John Hale was born on June 3, 1636, in Charlestown, Massachusetts. The oldest child of Robert Hale, a blacksmith, he was educated at Harvard College in Cambridge, Massachusetts, graduating in 1657. He began preaching in Bass-river-side, later called Beverly, about 1664, and was ordained as the first minister of the parish church there on September 20, 1667, when the congregation formally separated from Salem, and he remained until his death in 1700. He married his first wife, Rebecca Byly, on December 15, 1664, and she died April 13, 1683, at the age of forty-five.

As a child, Hale had witnessed the execution of Margaret Jones, the first of 15 people to be executed for witchcraft in New England, between 1648–1663. He was present at the examinations and trials of various people who were accused of witchcraft in the Salem witch trials of 1692, and supported the work of the court.

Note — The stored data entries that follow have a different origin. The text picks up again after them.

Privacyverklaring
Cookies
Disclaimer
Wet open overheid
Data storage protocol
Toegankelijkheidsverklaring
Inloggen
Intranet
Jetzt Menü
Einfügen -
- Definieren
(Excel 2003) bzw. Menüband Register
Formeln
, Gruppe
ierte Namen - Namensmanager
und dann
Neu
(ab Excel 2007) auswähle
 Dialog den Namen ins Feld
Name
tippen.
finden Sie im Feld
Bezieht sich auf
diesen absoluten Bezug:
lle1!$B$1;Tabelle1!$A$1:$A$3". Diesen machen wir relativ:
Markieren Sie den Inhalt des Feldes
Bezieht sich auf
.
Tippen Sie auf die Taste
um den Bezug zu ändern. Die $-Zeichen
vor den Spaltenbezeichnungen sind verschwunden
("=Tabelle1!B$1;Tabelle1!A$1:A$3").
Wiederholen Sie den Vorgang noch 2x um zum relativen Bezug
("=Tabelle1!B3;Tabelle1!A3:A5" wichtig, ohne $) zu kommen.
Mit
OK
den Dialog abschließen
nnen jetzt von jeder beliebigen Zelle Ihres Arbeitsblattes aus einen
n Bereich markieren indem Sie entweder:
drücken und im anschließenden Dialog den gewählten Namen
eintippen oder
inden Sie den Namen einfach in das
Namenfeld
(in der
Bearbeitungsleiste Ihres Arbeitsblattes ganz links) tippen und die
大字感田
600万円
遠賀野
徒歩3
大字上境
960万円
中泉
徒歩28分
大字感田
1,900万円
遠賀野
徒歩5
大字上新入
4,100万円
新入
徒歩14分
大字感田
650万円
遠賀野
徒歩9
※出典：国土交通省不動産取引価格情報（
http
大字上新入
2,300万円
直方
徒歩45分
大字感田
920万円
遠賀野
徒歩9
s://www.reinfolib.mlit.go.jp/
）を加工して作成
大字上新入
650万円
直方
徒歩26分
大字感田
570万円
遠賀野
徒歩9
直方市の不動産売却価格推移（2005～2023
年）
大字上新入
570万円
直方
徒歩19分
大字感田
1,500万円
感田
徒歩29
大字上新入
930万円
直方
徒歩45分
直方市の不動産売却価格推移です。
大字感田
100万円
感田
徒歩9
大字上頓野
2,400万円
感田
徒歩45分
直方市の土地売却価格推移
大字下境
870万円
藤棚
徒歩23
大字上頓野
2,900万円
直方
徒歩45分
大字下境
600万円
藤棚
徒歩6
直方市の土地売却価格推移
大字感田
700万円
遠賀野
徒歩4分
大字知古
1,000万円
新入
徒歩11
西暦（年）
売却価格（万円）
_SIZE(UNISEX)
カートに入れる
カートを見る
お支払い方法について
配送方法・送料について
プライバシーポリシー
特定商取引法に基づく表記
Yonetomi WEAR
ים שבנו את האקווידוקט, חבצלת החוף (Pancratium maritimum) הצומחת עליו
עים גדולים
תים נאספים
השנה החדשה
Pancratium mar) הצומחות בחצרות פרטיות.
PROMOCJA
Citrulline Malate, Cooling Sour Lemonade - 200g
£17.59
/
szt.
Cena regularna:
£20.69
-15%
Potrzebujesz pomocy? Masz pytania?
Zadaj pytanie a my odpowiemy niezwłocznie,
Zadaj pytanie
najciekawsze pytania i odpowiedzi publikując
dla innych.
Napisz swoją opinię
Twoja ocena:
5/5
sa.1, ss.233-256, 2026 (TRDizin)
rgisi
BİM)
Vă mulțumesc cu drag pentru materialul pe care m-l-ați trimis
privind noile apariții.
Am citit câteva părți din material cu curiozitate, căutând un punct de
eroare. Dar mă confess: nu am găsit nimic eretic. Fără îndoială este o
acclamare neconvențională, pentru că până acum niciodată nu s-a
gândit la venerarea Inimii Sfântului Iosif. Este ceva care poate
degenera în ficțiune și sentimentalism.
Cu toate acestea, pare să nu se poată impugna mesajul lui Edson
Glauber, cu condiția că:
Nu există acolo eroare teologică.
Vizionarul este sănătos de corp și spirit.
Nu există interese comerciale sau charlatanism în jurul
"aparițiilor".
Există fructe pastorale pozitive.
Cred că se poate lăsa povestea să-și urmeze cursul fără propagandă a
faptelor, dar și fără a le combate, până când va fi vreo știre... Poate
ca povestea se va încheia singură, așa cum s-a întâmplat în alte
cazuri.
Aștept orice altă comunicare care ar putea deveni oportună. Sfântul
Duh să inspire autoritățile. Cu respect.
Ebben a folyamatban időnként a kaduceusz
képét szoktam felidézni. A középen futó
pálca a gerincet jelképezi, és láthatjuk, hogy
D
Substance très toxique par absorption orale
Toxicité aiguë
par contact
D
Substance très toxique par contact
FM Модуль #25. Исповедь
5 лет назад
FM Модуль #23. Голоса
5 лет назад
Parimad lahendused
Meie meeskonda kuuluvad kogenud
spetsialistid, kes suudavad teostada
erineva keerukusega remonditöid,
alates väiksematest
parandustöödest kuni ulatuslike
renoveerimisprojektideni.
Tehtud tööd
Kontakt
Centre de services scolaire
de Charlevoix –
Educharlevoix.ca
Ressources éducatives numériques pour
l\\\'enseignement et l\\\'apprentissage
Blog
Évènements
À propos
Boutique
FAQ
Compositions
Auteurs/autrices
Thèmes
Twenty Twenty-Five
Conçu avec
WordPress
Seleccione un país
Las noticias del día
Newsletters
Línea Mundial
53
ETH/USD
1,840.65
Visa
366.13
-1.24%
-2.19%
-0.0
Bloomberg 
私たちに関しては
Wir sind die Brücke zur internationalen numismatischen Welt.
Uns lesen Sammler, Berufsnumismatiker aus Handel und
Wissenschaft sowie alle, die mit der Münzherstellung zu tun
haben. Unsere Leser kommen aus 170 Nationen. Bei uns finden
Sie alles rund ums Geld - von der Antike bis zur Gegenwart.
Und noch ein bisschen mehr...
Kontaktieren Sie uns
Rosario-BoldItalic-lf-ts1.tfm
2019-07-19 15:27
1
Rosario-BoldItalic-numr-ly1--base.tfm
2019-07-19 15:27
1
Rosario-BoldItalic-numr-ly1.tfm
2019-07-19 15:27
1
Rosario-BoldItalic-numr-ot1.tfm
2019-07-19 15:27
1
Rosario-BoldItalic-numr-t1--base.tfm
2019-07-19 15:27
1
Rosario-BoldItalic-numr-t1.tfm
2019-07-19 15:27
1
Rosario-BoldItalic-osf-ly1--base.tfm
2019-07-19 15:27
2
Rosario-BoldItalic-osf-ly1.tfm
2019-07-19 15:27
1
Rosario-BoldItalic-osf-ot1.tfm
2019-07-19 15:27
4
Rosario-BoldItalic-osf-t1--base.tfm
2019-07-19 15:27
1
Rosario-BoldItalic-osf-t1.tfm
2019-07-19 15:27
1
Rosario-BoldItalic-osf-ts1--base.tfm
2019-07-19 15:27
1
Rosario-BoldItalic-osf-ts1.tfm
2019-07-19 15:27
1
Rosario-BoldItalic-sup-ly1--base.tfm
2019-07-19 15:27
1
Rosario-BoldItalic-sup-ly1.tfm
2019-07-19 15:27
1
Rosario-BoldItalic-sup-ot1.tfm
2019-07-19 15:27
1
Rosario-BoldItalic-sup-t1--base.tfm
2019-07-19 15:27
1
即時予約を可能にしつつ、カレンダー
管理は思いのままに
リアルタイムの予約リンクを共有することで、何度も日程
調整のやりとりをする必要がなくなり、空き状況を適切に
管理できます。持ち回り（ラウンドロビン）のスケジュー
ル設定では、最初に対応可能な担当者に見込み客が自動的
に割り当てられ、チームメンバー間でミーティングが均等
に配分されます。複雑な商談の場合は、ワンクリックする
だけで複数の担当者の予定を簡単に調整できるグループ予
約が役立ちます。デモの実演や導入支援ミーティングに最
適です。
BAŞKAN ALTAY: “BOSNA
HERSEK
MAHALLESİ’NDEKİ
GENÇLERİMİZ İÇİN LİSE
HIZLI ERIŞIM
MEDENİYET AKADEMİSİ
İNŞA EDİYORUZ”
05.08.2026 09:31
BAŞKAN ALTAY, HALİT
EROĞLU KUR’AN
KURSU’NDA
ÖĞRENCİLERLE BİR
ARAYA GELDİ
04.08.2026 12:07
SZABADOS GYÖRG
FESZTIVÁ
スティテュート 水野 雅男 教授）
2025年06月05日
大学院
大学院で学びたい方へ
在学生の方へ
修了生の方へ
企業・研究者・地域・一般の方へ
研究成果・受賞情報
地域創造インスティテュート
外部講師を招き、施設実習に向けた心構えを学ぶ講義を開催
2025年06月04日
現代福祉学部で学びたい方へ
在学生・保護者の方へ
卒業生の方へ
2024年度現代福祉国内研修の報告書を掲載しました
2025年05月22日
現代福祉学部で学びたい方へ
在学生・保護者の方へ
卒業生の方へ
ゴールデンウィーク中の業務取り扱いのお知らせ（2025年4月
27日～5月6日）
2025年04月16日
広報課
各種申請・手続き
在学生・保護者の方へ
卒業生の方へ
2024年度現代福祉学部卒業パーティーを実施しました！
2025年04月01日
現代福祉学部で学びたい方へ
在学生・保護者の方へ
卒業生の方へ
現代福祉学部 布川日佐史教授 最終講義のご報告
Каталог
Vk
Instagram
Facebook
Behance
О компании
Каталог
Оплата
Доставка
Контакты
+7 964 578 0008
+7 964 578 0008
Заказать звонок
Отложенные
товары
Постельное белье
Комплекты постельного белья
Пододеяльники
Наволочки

However, on November 14, 1692, 17-year-old Mary Herrick accused his second wife, Sarah Noyes Hale, and the ghost of executed Mary Eastey of afflicting her, but his wife was never formally charged or arrested. A later commentator on the trials, Charles Upham suggests that this accusation was one that helped turn public opinion to end the prosecutions, and spurred Hale's willingness to reconsider his support of the trials.

In Arthur Miller's 1953 play The Crucible, a fictional portrayal of Hale appears in Act I in a request from Samuel Parris that he examine his daughter, Betty Parris. Hale's quick visit to help with Betty actually causes him to become one of the main characters in the play.